Exercise brief:
Answer these from the ipvs patch below, one per line:
(a) Which commit added rcu_barrier() on cleanup?
(b) What does the v2 note say changed since v1?
(c) How many files, insertions and deletions does the patch report?

Selection:

▶

* [PATCHv2 net-next] ipvs: avoid rcu_barrier during netns cleanup
@ 2013-10-09 6:24 Julian Anastasov
2013-10-11 5:05 ` Simon Horman
0 siblings, 1 reply; 4+ messages in thread
From: Julian Anastasov @ 2013-10-09 6:24 UTC (permalink / raw)
To: Simon Horman; +Cc: lvs-devel
commit 578bc3ef1e473a ("ipvs: reorganize dest trash") added
rcu_barrier() on cleanup to wait dest users and schedulers
like LBLC and LBLCR to put their last dest reference.
Using rcu_barrier with many namespaces is problematic.
Trying to fix it by freeing dest with kfree_rcu is not
a solution, RCU callbacks can run in parallel and execution
order is random.
Fix it by creating new function ip_vs_dest_put_and_free()
which is heavier than ip_vs_dest_put(). We will use it just
for schedulers like LBLC, LBLCR that can delay their dest
release.
By default, dests reference is above 0 if they are present in
service and it is 0 when deleted but still in trash list.
Change the dest trash code to use ip_vs_dest_put_and_free(),
so that refcnt -1 can be used for freeing. As result,
such checks remain in slow path and the rcu_barrier() from
netns cleanup can be removed.
Signed-off-by: Julian Anastasov <ja@ssi.bg>
---
v2: no changes after v1
include/net/ip_vs.h | 6 ++++++
net/netfilter/ipvs/ip_vs_ctl.c | 6 +-----
net/netfilter/ipvs/ip_vs_lblc.c | 2 +-
net/netfilter/ipvs/ip_vs_lblcr.c | 2 +-
4 files changed, 9 insertions(+), 7 deletions(-)
diff --git a/include/net/ip_vs.h b/include/net/ip_vs.h
index 1c2e1b9..cd7275f 100644
--- a/include/net/ip_vs.h
+++ b/include/net/ip_vs.h
@@ -1442,6 +1442,12 @@ static inline void ip_vs_dest_put(struct ip_vs_dest *dest)
atomic_dec(&dest->refcnt);
}
+static inline void ip_vs_dest_put_and_free(struct ip_vs_dest *dest)
+{
+ if (atomic_dec_return(&dest->refcnt) < 0)
+ kfree(dest);
+}
+
/*
* IPVS sync daemon data and function prototypes
* (from ip_vs_sync.c)
diff --git a/net/netfilter/ipvs/ip_vs_ctl.c b/net/netfilter/ipvs/ip_vs_ctl.c
index a3df9bd..62786a4 100644
--- a/net/netfilter/ipvs/ip_vs_ctl.c
+++ b/net/netfilter/ipvs/ip_vs_ctl.c
@@ -704,7 +704,7 @@ static void ip_vs_dest_free(struct ip_vs_dest *dest)
__ip_vs_dst_cache_reset(dest);
__ip_vs_svc_put(svc, false);
free_percpu(dest->stats.cpustats);
- kfree(dest);
+ ip_vs_dest_put_and_free(dest);
}
/*
@@ -3820,10 +3820,6 @@ void __net_exit ip_vs_control_net_cleanup(struct net *net)

◀

Records shown:
▶

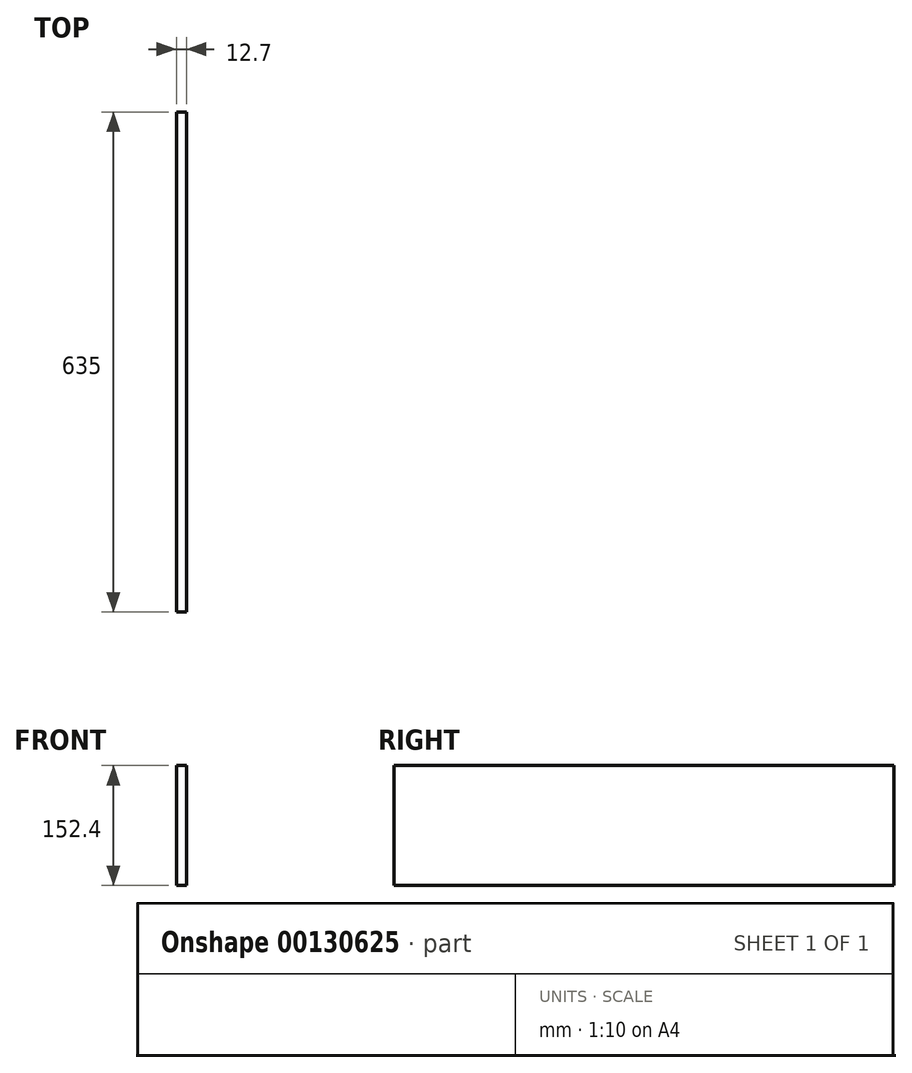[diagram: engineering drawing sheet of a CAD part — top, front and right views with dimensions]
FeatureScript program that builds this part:
annotation { "Feature Type Name" : "Feature", "Feature Type Description" : "" }
export const myFeature = defineFeature(function(context is Context, id is Id, definition is map)
    precondition{}
    {
        {
            var Q0;
            Q0=qCreatedBy(makeId("Right.planeOp"),FACE);
            var sketch = newSketch(context, id + "F0", { "sketchPlane" : qUnion([Q0])});
            skLineSegment(sketch, "E0.bottom", {"start": v(0, 0) * mm, "end": v(635, 0) * mm});
            skLineSegment(sketch, "E0.top", {"start": v(0, 152.4) * mm, "end": v(635, 152.4) * mm});
            skLineSegment(sketch, "E0.left", {"start": v(0, 0) * mm, "end": v(0, 152.4) * mm});
            skLineSegment(sketch, "E0.right", {"start": v(635, 0) * mm, "end": v(635, 152.4) * mm});
            skSolve(sketch);
        }
        {
            var Q0;
            Q0=makeQuery(id+"F0.imprint","IMPRINT",FACE,{"disambiguationData":[TD([[makeQuery(id+"F0.imprint","IMPRINT",EDGE,{"derivedFrom":sQuery(id+"F0.wireOp",EDGE,"E0.bottom")}),1.0]])]});
            extrude(context, id + "F1", {"entities" : qUnion([Q0]), "depth" : 12.7 * mm});
        }
    });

◀

Complete answer:
(a) Commit 578bc3ef1e473a ("ipvs: reorganize dest trash").
(b) No changes after v1.
(c) 4 files changed, 9 insertions, 7 deletions.